Please help what can I do? I'm scared of screwing it up again with testdisk. I just want to recover the files. I can't see how they are gone.

Thank you so much-

Best Answer

To recover data from an image on an external USB drive here are the steps needed:

  1. Stop using the damaged drive.

  2. Have an external drive(s) ready holding twice the data amount from your damaged drive 's size. Format with a filesytem able to hold such a large file as will be created from the original drive (e.g. ext4)

  3. Boot Ubuntu from a live session ("Try Ubuntu") .

  4. Mount your external drive using Nautilus.

  5. Verify the mount point of your external drive.
    e.g with Properties --> Location on right click menu.

  6. Verify location of your damaged drive with any of these commands in a terminal

     sudo fdisk -l
     sudo blkid
  7. Create an image of your damaged drive

     sudo dd if=/dev/sdX of=/mountpoint/DRIVENAME/rescue.dd

Replace sdX with your damaged drive (e.g. sda) or partition (e.g. sda1).

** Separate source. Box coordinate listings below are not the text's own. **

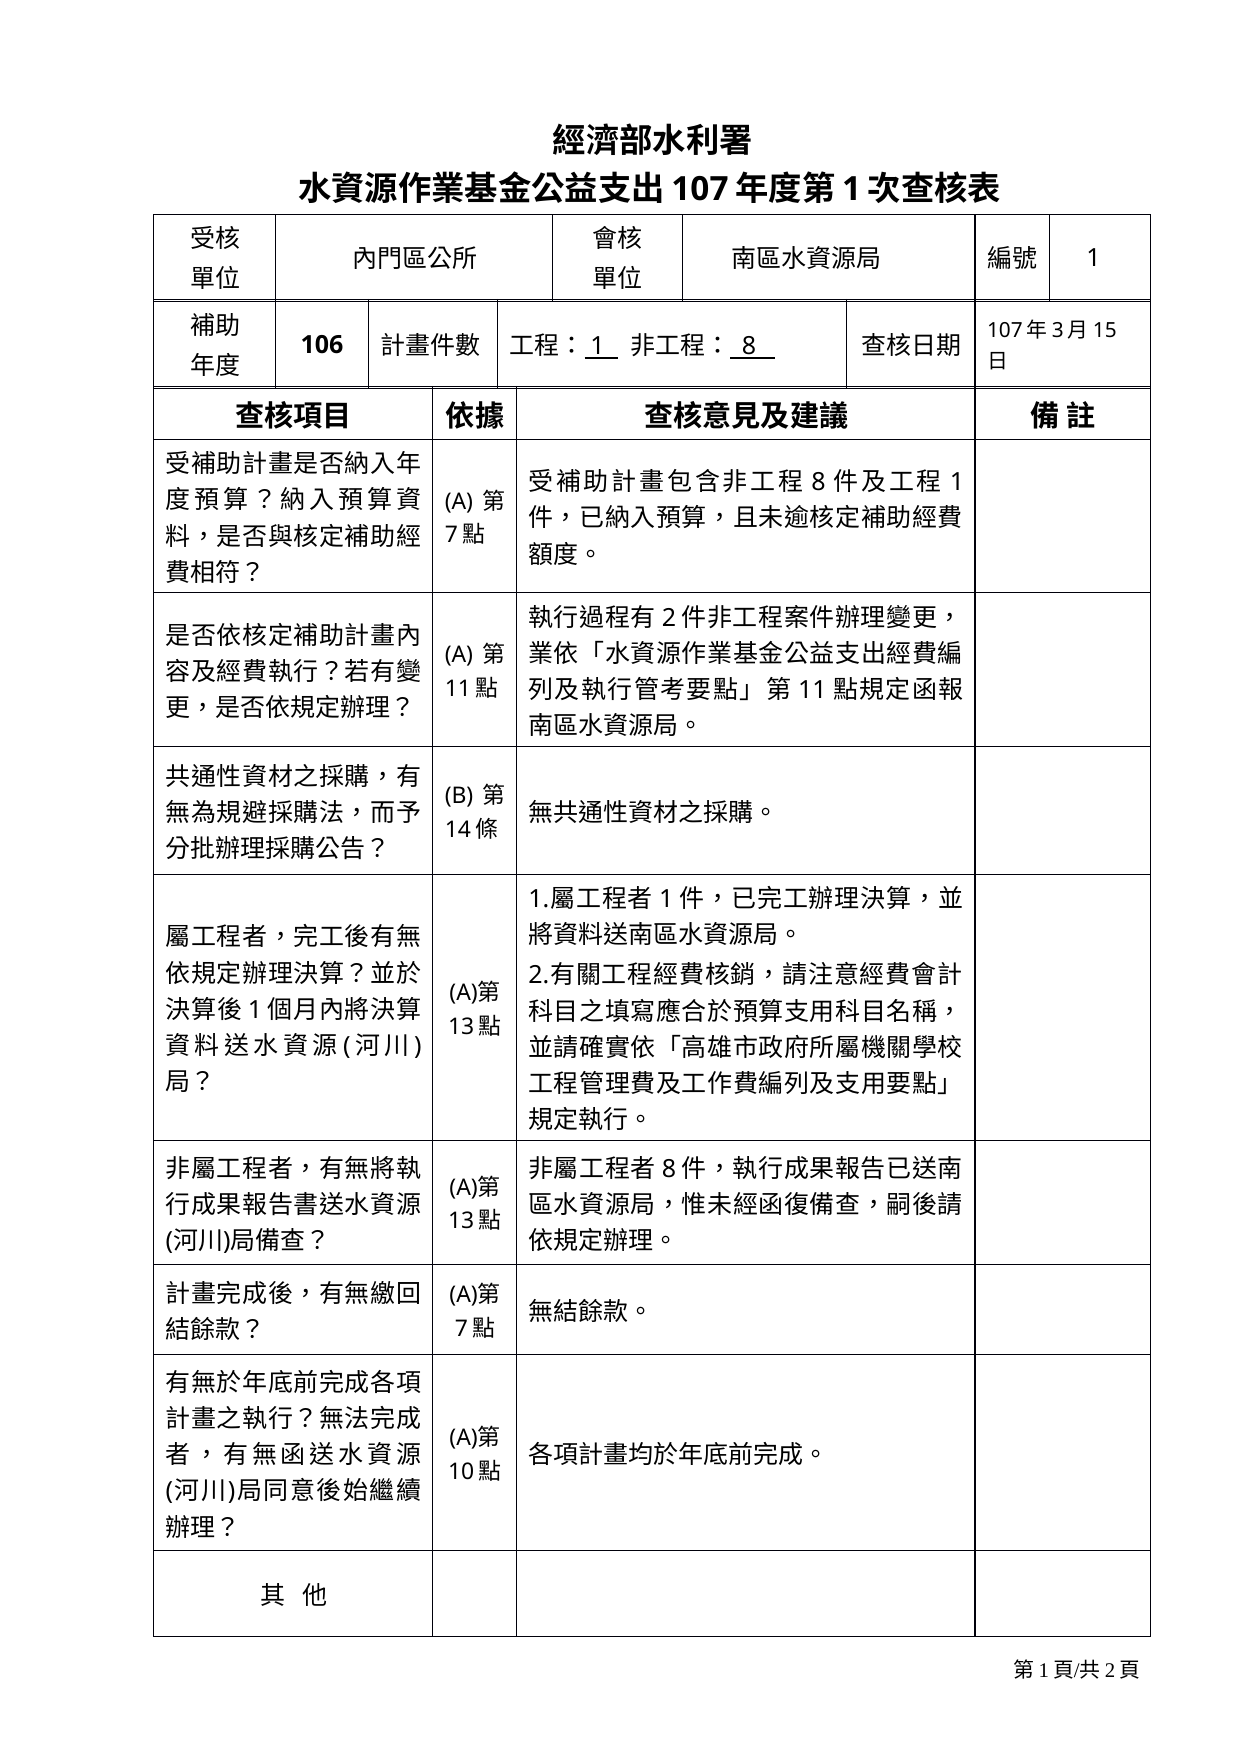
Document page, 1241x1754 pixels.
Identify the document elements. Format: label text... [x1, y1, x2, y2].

table_cell [976, 1551, 1150, 1636]
table_cell 查核日期 [847, 302, 974, 386]
table_cell (A)第13點 [433, 1141, 516, 1264]
table_header 編號 [976, 215, 1049, 299]
table_cell 屬工程者，完工後有無依規定辦理決算？並於決算後1個月內將決算資料送水資源(河川)局？ [154, 875, 432, 1140]
table_cell (A)第13點 [433, 875, 516, 1140]
table_cell 是否依核定補助計畫內容及經費執行？若有變更，是否依規定辦理？ [154, 593, 432, 746]
table_cell [976, 875, 1150, 1140]
table_cell (A)第11點 [433, 593, 516, 746]
table_cell 其 他 [154, 1551, 432, 1636]
table_cell 共通性資材之採購，有無為規避採購法，而予分批辦理採購公告？ [154, 747, 432, 874]
table_cell (B)第14條 [433, 747, 516, 874]
table_cell [976, 747, 1150, 874]
table_cell 106 [276, 302, 368, 386]
table_cell 計畫件數 [369, 302, 497, 386]
table_cell 計畫完成後，有無繳回結餘款？ [154, 1265, 432, 1354]
table_cell 有無於年底前完成各項計畫之執行？無法完成者，有無函送水資源(河川)局同意後始繼續辦理？ [154, 1355, 432, 1550]
table_cell (A)第7點 [433, 440, 516, 592]
table_header 南區水資源局 [683, 215, 974, 299]
text 經濟部水利署 [165, 114, 1140, 162]
table_cell 執行過程有2件非工程案件辦理變更，業依「水資源作業基金公益支出經費編列及執行管考要點」第11點規定函報南區水資源局。 [517, 593, 974, 746]
table_header 會核 單位 [553, 215, 682, 299]
table_cell 受補助計畫包含非工程8件及工程1件，已納入預算，且未逾核定補助經費額度。 [517, 440, 974, 592]
table_cell 工程： 1 非工程： 8 [498, 302, 846, 386]
table_cell 補助 年度 [154, 302, 275, 386]
table_cell 依據 [433, 389, 516, 439]
table_header 1 [1050, 215, 1150, 299]
table_cell 1.屬工程者1件，已完工辦理決算，並將資料送南區水資源局。 2.有關工程經費核銷，請注意經費會計科目之填寫應合於預算支用科目名稱，並請確實依「高雄市政府所屬機關學校工程管理費及工作費編列及支用要點」規定執行。 [517, 875, 974, 1140]
table_cell 受補助計畫是否納入年度預算？納入預算資料，是否與核定補助經費相符？ [154, 440, 432, 592]
table_cell [433, 1551, 516, 1636]
table_cell [976, 440, 1150, 592]
table_cell 非屬工程者，有無將執行成果報告書送水資源(河川)局備查？ [154, 1141, 432, 1264]
table_cell [976, 1265, 1150, 1354]
table_cell 非屬工程者8件，執行成果報告已送南區水資源局，惟未經函復備查，嗣後請依規定辦理。 [517, 1141, 974, 1264]
table_cell 107年3月15日 [976, 302, 1150, 386]
text 水資源作業基金公益支出107年度第1次查核表 [165, 162, 1140, 210]
table_cell 各項計畫均於年底前完成。 [517, 1355, 974, 1550]
table_cell 查核意見及建議 [517, 389, 974, 439]
table_header 內門區公所 [276, 215, 552, 299]
table_cell (A)第10點 [433, 1355, 516, 1550]
table_cell [517, 1551, 974, 1636]
table_cell 無結餘款。 [517, 1265, 974, 1354]
table_cell 無共通性資材之採購。 [517, 747, 974, 874]
table_cell [976, 593, 1150, 746]
table_header 受核 單位 [154, 215, 275, 299]
table_cell [976, 1141, 1150, 1264]
table_cell 查核項目 [154, 389, 432, 439]
table_cell [976, 1355, 1150, 1550]
table_cell (A)第7點 [433, 1265, 516, 1354]
table_cell 備 註 [976, 389, 1150, 439]
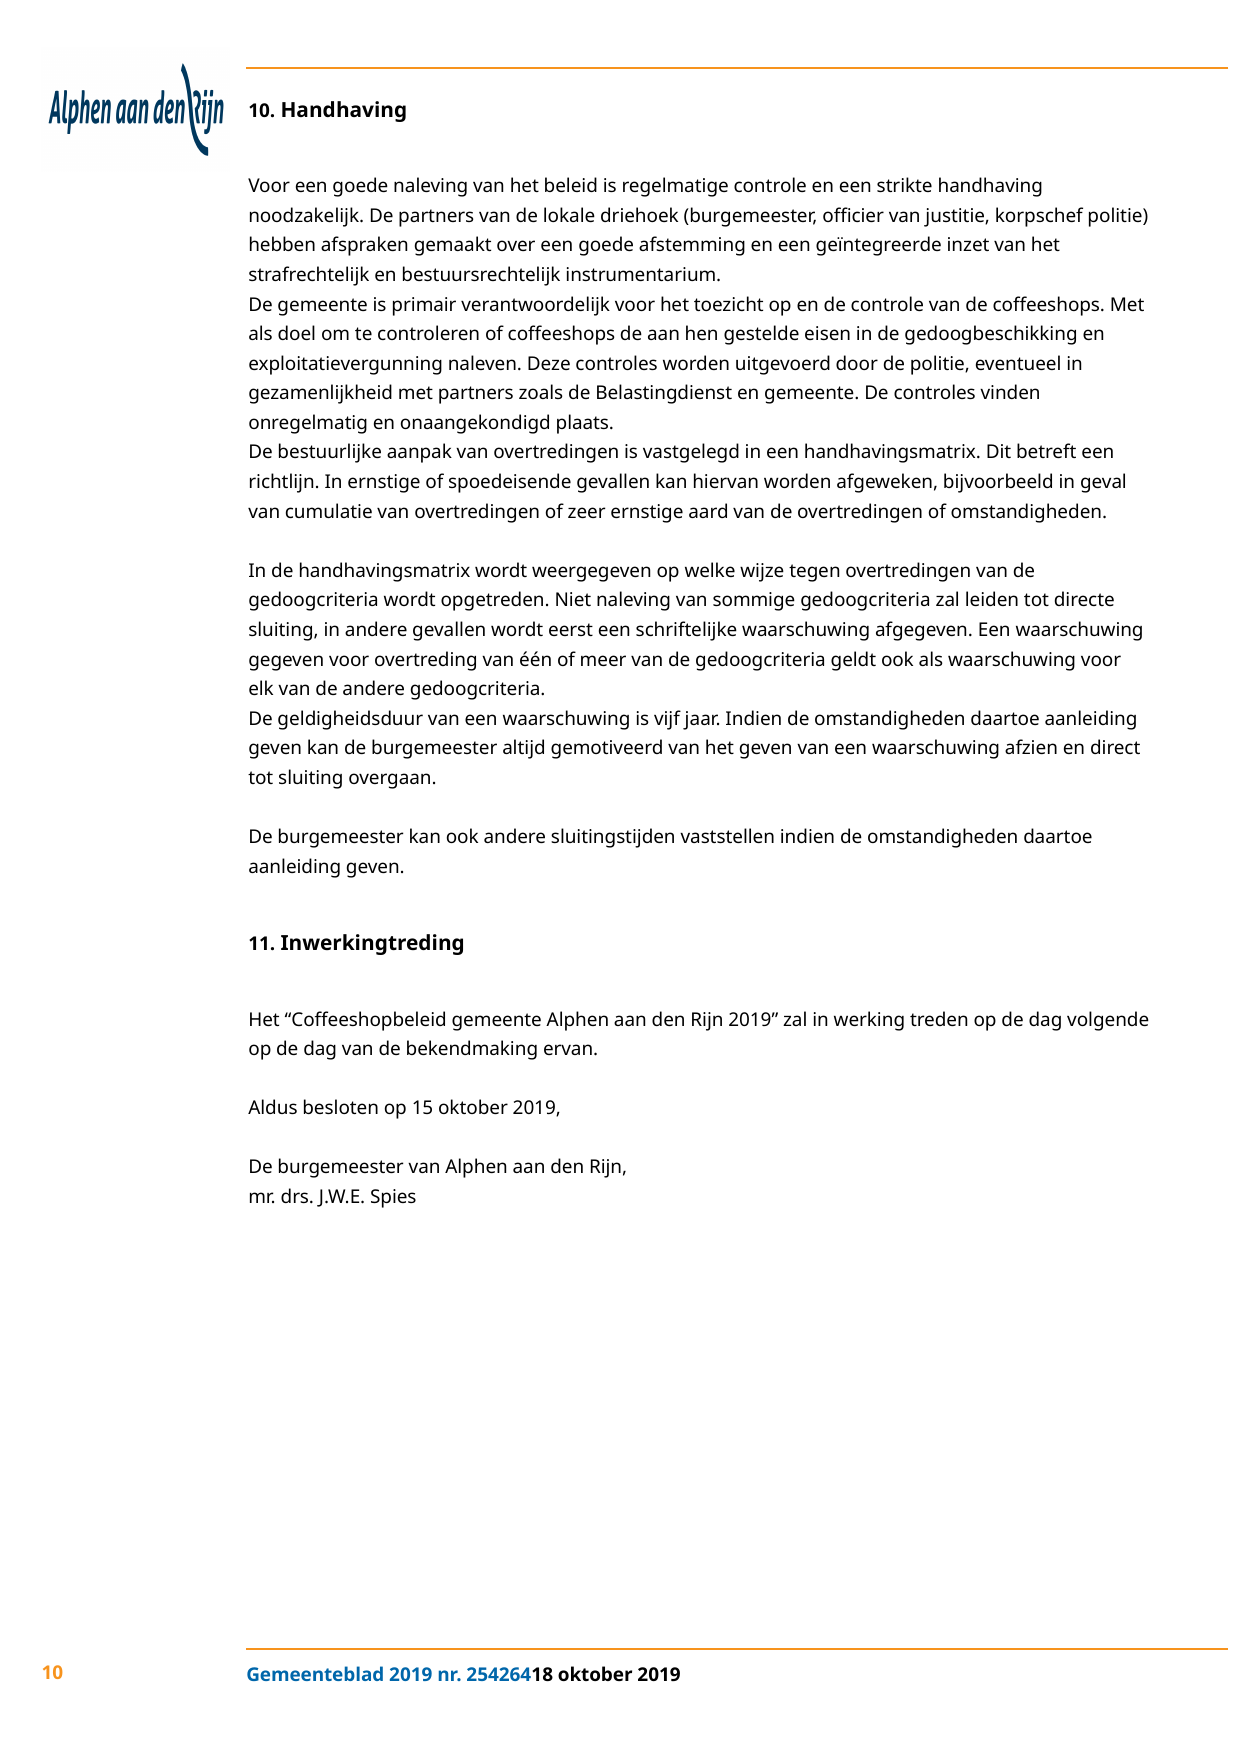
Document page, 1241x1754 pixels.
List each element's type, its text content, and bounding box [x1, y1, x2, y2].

Replace /mountpoint/DRIVENAME/ with the actual path where your USB drive was mounted.

Only in case your damaged drive (sdX) is equal the size of your external drive (sdY) you are able to clone the drive (sudo dd if=/dev/sdX of=/dev/sdY) to perform data rescue on a cloned external drive. Still, working on an image as shown above is a much safer approach.

It is critical at this point to get the dd command correctly. If you gave the wrong entry to of= you may damage all data that had existed there.

  1. Install TestDisk on your live system as was further elaborated in my answer below:
  1. Read the awesome and concise guide from the makers of TestDisk to recover.

  2. In case your drive is huge, mount another drive/partition to hold the recovered data. Note this mountpoint for testdisk.

  3. Run testdisk on the image of your drive:

    cd /mountpoint/DRIVENAME/
    sudo testdisk rescue.dd
  4. Save recovered directories and files to your backup drive/partiton (give testdisk the mountpoint of this drive as storage location in case it's different to where the image is).

  5. Verify your data are there.

  6. Unmount all drives or shutdown the live session.

In case we had not succeeded to recover our files we may also run PhotoRec which was installed together with the TestDisk suite to recover individual files (but then filenames permissions, and directories will be lost).

Your damaged drive still is untouched. We can even let this drive be recovered by a professional service in case we failed with above steps.